Problem details. Repeat the material word for word, starting with its first line and going on through the line that contains "scientific name: Hypericum androsaemum", with both ends included.

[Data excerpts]

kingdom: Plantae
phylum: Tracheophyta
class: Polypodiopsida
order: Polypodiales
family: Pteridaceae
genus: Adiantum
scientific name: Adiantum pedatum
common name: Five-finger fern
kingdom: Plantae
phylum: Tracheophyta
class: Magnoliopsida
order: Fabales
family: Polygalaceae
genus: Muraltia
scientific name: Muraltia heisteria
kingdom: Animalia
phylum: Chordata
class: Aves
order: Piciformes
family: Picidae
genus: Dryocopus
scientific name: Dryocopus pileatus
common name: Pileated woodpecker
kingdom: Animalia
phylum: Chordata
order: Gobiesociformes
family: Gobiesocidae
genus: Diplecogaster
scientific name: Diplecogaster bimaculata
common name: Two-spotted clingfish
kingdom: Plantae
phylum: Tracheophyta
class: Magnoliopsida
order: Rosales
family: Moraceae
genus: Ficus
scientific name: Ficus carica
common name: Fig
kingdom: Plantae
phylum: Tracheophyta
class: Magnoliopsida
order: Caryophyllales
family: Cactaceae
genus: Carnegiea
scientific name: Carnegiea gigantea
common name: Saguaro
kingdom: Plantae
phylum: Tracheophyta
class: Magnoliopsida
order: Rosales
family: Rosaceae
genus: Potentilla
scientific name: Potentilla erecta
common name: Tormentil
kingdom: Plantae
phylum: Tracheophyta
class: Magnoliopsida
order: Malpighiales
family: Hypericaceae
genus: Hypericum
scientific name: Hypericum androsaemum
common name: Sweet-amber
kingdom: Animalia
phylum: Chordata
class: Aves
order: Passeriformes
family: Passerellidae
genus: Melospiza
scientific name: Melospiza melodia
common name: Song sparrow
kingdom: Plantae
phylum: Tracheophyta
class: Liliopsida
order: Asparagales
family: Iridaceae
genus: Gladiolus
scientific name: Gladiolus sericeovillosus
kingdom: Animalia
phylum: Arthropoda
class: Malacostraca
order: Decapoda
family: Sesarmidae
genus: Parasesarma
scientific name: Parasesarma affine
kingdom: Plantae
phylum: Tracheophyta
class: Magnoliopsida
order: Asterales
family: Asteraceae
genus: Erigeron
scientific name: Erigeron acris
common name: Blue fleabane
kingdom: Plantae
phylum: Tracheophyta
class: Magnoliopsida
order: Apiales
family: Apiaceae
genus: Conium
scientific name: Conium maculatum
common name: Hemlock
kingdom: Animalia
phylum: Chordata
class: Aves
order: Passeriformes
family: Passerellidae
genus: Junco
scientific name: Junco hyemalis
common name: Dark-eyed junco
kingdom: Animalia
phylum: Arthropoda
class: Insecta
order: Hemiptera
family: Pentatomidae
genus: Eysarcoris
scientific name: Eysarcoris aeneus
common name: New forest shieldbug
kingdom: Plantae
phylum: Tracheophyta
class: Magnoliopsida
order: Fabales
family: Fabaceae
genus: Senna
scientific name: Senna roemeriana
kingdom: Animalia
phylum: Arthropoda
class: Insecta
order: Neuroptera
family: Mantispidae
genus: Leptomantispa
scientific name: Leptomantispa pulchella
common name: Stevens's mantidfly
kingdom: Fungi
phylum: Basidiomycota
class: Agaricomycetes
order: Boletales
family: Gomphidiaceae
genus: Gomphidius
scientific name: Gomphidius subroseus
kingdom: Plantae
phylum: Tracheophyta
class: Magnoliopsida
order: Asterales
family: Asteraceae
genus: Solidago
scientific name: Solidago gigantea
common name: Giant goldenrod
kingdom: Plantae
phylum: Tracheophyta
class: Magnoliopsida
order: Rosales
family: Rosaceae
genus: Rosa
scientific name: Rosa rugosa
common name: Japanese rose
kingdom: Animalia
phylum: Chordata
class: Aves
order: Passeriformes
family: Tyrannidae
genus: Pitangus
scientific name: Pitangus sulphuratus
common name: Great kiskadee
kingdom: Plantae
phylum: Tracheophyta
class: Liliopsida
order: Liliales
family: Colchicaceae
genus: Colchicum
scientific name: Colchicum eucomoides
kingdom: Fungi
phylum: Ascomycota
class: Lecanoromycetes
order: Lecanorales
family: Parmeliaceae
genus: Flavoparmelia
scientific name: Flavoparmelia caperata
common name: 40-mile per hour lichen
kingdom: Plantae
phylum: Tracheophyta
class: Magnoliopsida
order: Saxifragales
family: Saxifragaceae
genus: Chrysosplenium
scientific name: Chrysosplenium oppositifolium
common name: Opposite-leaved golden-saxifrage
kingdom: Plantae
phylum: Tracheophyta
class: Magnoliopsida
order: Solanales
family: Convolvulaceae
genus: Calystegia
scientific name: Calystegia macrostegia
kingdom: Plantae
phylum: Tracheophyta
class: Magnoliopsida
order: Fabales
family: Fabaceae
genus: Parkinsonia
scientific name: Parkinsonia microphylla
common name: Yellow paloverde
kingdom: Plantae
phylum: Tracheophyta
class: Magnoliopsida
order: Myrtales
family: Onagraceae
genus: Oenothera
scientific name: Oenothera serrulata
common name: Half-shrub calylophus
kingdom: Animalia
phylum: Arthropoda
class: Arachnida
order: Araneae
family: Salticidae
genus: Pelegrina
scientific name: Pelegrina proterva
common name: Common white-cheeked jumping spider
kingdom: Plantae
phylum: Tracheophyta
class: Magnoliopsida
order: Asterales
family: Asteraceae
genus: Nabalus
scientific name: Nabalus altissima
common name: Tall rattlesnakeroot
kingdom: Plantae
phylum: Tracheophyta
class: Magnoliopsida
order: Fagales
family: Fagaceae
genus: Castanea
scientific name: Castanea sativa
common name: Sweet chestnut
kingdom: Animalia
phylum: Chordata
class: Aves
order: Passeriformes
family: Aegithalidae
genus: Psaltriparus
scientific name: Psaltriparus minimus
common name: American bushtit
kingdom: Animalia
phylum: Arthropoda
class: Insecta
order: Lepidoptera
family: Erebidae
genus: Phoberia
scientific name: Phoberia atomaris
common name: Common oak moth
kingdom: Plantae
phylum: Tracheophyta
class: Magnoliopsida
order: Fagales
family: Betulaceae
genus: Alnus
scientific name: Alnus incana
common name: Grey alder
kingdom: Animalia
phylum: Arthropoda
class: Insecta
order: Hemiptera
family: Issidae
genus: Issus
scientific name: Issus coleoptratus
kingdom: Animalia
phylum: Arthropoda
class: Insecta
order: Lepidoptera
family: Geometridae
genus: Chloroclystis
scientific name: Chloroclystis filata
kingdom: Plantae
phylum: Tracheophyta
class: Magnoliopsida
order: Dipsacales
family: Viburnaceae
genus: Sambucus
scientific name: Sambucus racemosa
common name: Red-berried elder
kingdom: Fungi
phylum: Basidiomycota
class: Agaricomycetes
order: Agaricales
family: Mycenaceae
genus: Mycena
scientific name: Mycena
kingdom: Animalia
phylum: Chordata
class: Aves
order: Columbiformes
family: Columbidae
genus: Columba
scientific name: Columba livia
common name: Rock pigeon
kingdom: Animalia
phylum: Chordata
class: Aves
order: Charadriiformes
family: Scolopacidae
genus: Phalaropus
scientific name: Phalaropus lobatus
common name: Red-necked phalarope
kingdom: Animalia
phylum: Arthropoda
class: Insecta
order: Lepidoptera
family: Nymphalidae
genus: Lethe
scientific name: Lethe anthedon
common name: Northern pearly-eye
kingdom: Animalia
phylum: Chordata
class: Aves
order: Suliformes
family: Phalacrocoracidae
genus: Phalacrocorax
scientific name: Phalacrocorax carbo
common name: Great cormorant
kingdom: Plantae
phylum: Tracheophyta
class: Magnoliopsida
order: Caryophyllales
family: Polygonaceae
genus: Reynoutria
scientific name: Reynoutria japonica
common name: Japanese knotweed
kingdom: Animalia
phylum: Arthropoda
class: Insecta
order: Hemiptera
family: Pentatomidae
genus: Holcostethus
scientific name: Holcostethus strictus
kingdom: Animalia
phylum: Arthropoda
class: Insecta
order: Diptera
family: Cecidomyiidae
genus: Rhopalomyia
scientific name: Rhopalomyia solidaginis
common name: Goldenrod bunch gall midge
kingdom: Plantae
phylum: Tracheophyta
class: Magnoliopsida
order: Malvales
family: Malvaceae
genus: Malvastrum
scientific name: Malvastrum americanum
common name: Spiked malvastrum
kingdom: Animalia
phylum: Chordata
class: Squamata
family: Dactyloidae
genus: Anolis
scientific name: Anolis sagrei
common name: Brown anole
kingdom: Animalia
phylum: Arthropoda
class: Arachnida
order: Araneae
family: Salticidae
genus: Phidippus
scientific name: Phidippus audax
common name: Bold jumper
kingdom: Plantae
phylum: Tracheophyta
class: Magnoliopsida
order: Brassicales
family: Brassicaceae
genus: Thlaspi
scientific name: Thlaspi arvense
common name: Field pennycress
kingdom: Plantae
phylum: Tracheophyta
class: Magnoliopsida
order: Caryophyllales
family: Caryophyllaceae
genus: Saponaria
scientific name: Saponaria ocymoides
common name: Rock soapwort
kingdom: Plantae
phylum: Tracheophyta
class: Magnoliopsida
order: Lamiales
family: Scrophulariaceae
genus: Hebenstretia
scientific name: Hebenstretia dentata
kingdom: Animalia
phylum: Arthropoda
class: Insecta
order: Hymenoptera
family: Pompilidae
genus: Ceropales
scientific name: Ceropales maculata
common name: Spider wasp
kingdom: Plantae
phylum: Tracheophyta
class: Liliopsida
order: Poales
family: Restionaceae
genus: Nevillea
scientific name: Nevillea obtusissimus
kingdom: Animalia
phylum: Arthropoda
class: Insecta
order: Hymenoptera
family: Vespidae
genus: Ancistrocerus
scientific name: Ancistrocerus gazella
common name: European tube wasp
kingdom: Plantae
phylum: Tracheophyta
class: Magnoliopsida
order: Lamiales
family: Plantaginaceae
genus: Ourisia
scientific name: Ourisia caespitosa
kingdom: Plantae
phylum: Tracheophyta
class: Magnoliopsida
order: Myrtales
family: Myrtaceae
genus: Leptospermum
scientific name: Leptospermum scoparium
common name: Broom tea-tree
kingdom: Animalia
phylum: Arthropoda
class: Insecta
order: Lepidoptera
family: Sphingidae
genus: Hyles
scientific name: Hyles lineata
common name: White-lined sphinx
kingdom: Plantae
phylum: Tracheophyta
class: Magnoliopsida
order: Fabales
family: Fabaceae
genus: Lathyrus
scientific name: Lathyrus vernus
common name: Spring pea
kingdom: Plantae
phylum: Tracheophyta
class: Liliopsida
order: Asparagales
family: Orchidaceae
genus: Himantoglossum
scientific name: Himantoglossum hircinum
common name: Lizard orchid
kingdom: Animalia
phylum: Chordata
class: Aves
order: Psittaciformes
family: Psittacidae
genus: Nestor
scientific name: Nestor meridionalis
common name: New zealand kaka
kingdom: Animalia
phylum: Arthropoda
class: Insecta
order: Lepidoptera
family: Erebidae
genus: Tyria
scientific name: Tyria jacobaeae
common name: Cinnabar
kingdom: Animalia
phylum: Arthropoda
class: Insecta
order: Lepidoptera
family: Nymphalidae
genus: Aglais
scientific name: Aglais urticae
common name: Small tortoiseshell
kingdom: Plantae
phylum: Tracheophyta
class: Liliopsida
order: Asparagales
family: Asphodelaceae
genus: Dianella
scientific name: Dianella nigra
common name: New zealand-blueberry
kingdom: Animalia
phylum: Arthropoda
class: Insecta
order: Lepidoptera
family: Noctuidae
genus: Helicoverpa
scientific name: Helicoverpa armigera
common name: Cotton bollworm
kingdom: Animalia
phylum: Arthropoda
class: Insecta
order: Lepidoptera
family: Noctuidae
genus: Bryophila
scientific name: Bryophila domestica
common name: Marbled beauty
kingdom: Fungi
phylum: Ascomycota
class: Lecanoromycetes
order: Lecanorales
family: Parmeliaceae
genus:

Solved exercise.
kingdom: Plantae
phylum: Tracheophyta
class: Polypodiopsida
order: Polypodiales
family: Pteridaceae
genus: Adiantum
scientific name: Adiantum pedatum
common name: Five-finger fern
kingdom: Plantae
phylum: Tracheophyta
class: Magnoliopsida
order: Fabales
family: Polygalaceae
genus: Muraltia
scientific name: Muraltia heisteria
kingdom: Animalia
phylum: Chordata
class: Aves
order: Piciformes
family: Picidae
genus: Dryocopus
scientific name: Dryocopus pileatus
common name: Pileated woodpecker
kingdom: Animalia
phylum: Chordata
order: Gobiesociformes
family: Gobiesocidae
genus: Diplecogaster
scientific name: Diplecogaster bimaculata
common name: Two-spotted clingfish
kingdom: Plantae
phylum: Tracheophyta
class: Magnoliopsida
order: Rosales
family: Moraceae
genus: Ficus
scientific name: Ficus carica
common name: Fig
kingdom: Plantae
phylum: Tracheophyta
class: Magnoliopsida
order: Caryophyllales
family: Cactaceae
genus: Carnegiea
scientific name: Carnegiea gigantea
common name: Saguaro
kingdom: Plantae
phylum: Tracheophyta
class: Magnoliopsida
order: Rosales
family: Rosaceae
genus: Potentilla
scientific name: Potentilla erecta
common name: Tormentil
kingdom: Plantae
phylum: Tracheophyta
class: Magnoliopsida
order: Malpighiales
family: Hypericaceae
genus: Hypericum
scientific name: Hypericum androsaemum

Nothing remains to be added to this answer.